• REQUIRED WORK
Will you output the entries below exactly, skipping every image they contain?

————————

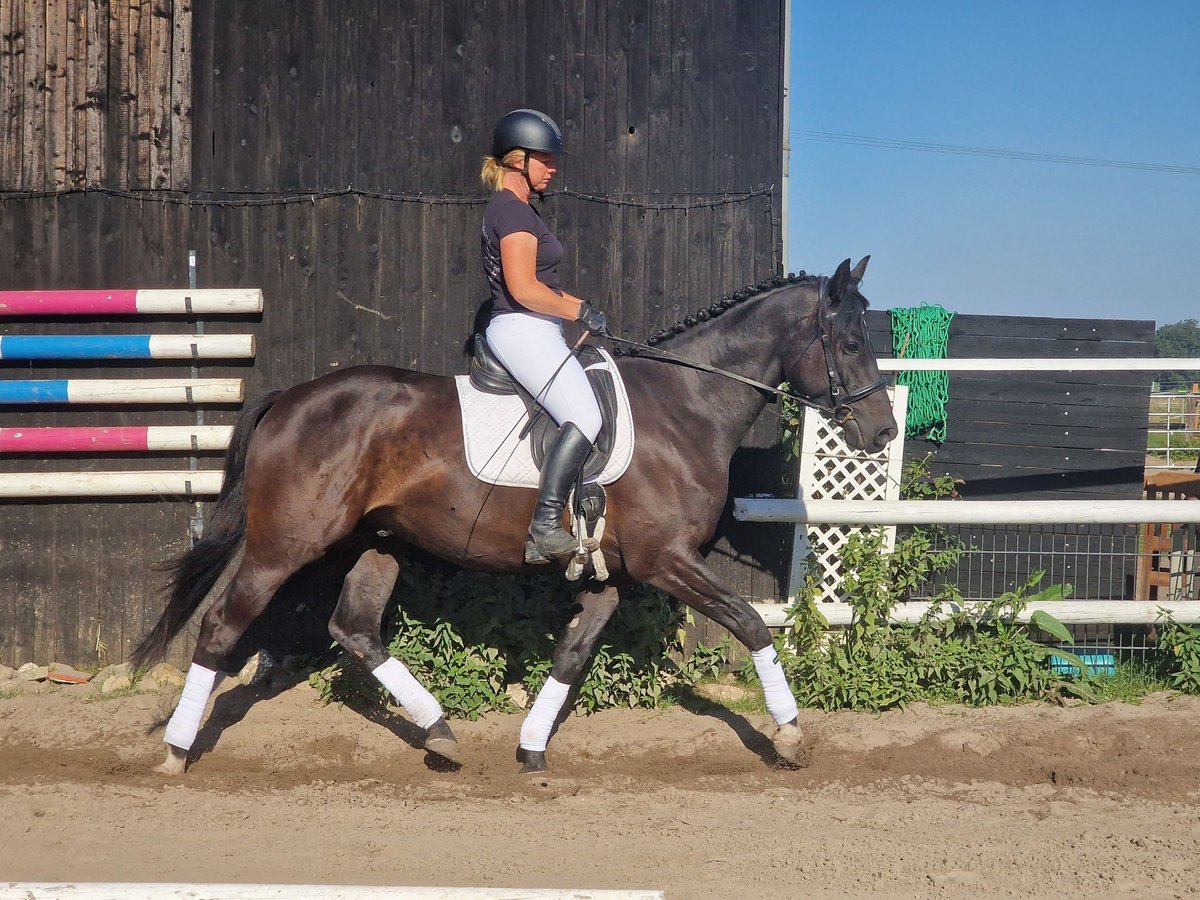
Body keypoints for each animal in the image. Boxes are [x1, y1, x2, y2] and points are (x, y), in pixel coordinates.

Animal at [133, 255, 902, 777]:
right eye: (851, 342)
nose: (884, 432)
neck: (686, 405)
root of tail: (290, 398)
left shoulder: (609, 574)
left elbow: (572, 654)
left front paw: (531, 750)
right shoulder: (666, 561)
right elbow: (749, 624)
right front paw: (791, 735)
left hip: (376, 542)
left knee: (353, 629)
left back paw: (441, 734)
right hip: (284, 543)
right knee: (222, 624)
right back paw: (176, 751)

————————

• YOUR RESPONSE
Body keypoints for each animal in the image. Boxes are [x1, y1, x2, y2] and points are (x, y), in pixel coordinates.

Animal at [133, 255, 902, 777]:
right eye: (851, 342)
nose: (884, 432)
neck: (686, 405)
root of tail: (290, 398)
left shoulder: (609, 574)
left elbow: (572, 654)
left front paw: (531, 750)
right shoulder: (666, 561)
right elbow: (749, 624)
right front paw: (791, 735)
left hip: (376, 542)
left knee: (353, 629)
left back paw: (441, 734)
right hip: (284, 543)
right knee: (222, 624)
right back paw: (176, 751)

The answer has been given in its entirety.